### GIVEN ENTRIES
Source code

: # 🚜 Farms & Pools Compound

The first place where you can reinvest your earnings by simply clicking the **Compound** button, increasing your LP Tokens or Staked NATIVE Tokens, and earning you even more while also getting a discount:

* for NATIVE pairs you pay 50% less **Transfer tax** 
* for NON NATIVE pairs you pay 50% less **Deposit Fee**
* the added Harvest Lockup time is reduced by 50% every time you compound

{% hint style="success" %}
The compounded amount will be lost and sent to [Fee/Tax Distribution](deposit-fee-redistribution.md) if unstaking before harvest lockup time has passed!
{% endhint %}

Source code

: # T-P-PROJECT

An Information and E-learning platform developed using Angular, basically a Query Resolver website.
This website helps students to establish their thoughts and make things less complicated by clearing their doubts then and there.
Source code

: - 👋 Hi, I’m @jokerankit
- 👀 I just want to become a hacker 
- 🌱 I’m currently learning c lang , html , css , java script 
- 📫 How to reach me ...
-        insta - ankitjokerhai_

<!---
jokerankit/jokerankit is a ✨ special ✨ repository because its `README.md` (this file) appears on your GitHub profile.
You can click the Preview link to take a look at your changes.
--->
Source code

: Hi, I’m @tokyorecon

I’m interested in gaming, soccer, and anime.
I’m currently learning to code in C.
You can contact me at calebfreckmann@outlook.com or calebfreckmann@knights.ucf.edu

### EXERCISE DIRECTIONS
Switch each "Source code" in the records above to "Source text", and write out all the lines again with nothing else changed.

### WRITTEN SOLUTION
Source text

: # 🚜 Farms & Pools Compound

The first place where you can reinvest your earnings by simply clicking the **Compound** button, increasing your LP Tokens or Staked NATIVE Tokens, and earning you even more while also getting a discount:

* for NATIVE pairs you pay 50% less **Transfer tax** 
* for NON NATIVE pairs you pay 50% less **Deposit Fee**
* the added Harvest Lockup time is reduced by 50% every time you compound

{% hint style="success" %}
The compounded amount will be lost and sent to [Fee/Tax Distribution](deposit-fee-redistribution.md) if unstaking before harvest lockup time has passed!
{% endhint %}

Source text

: # T-P-PROJECT

An Information and E-learning platform developed using Angular, basically a Query Resolver website.
This website helps students to establish their thoughts and make things less complicated by clearing their doubts then and there.
Source text

: - 👋 Hi, I’m @jokerankit
- 👀 I just want to become a hacker 
- 🌱 I’m currently learning c lang , html , css , java script 
- 📫 How to reach me ...
-        insta - ankitjokerhai_

<!---
jokerankit/jokerankit is a ✨ special ✨ repository because its `README.md` (this file) appears on your GitHub profile.
You can click the Preview link to take a look at your changes.
--->
Source text

: Hi, I’m @tokyorecon

I’m interested in gaming, soccer, and anime.
I’m currently learning to code in C.
You can contact me at calebfreckmann@outlook.com or calebfreckmann@knights.ucf.edu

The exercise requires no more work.